表向きの理由は人権と情報漏洩である。記事を引用すれば、「トランプ政権はこれら企業が新疆ウイグル自治区でのウイグル族抑圧に果たしている役割を懸念」ということと「スパイ活動で使われる可能性についても憂慮」が理由として列挙されている。
この5社のうち2社を1年前と半年前に筆者が取材した時には、中低級部品は中国国産品で調達しているが、高級部品は米国から輸入しており、それを完全に国産製品で代替するにはあと数年かかると言われた。その状況は、大きくは変わっていないだろう。一部報道に、米国から調達している部品は国産品で代替できる、との記述を見かけるが、完全代替ではなく、不完全代替とみるべきだ。

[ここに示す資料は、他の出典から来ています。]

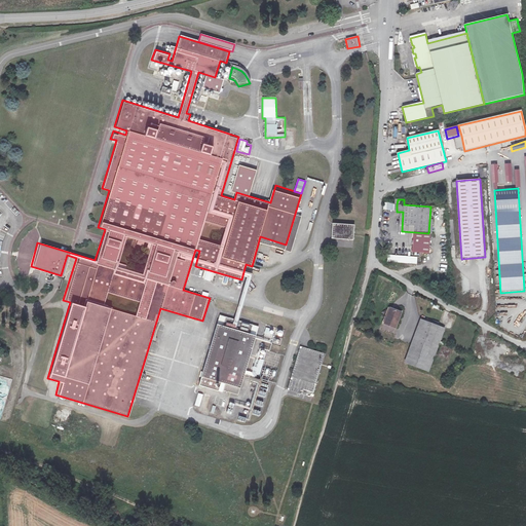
[(355,226),(333,224),(332,239),(354,241),(355,226)]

さらに、米国は中国製ドローンにも睨みを利かせている。米国国土安全保障省(DHS)は、中国製ドローンの使用について、情報漏えいのリスクを警告している。これは米国・カナダで用いられているドローンの8割を占めると言われている民間ドローン最大手の中国企業・大疆創新科技(DJI)を意識したものであると考えられる。DHSはドローン(UAS, unmanned aircraft systems)の脅威について、(1)武器化あるいは密輸の道具、(2)禁止された地域の監視と偵察、(3)知的財産の盗難、(4)意図的な混乱あるいは嫌がらせ、としている。

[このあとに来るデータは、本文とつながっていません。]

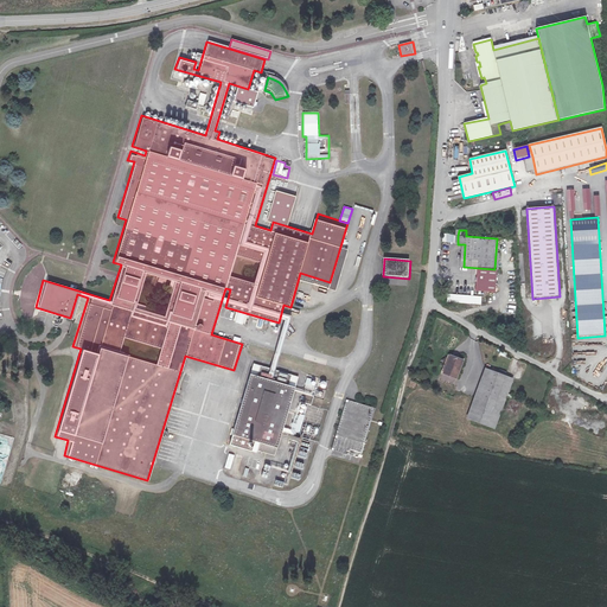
[(236,311),(234,323),(246,325),(248,314),(236,311)]
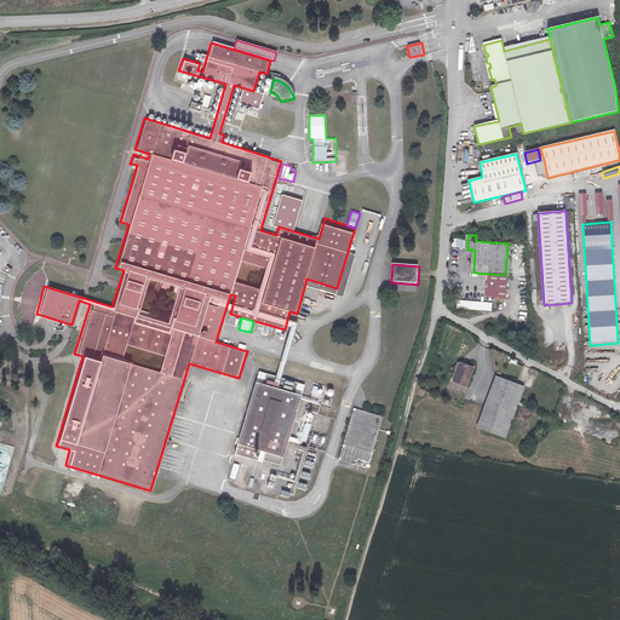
[(472,368),(459,363),(453,383),(466,388),(472,368)]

ファーウェイに代表される通信関連機器と、前述の監視関連の5企業、およびDJIに代表されるドローンの共通点は三つあると考えられる。それは、(1)先端技術であること、(2)軍事転用が可能であること、(3)中国が米国に技術水準で足早に追いついているか、一部追い抜いている部分もあること、である。5月に入って急速に悪化した米中関係の根幹にあるのは、これまでの関税合戦から一段階次元の上がった「技術覇権」、さらにその先の「軍事覇権」をかけた争いの可能性が見え隠れしている。
米国企業の部品を使用できなくなったことで、ファーウェイは代替部品を探す必要が生じてきた。中国企業は、製品の一部は米国以外の海外、残りは中国国内において調達しなければならないわけだが、米国以外の海外でも、米国に関連が深い企業はコア部品のファーウェイへの輸出規制を発表し始めている。中長期的に中国がコア部品の国内製造に成功する可能性があるとはいえ、一時的には中国の技術の高付加価値化が停滞することは避けられないだろう。ハードウェアの技術革新はしばし望みがたい分野もありそうだ。
一方で、アンドロイドのOSやソフトウェア分野に関しては、まったく異なった技術革新が新たになされる可能性を想定しておく必要があろう。これまでハードウェアの技術革新にを切って集中させたリソースがソフトウェア分野へ割かれることで、新たなイノベーションが生まれる可能性も否定できない。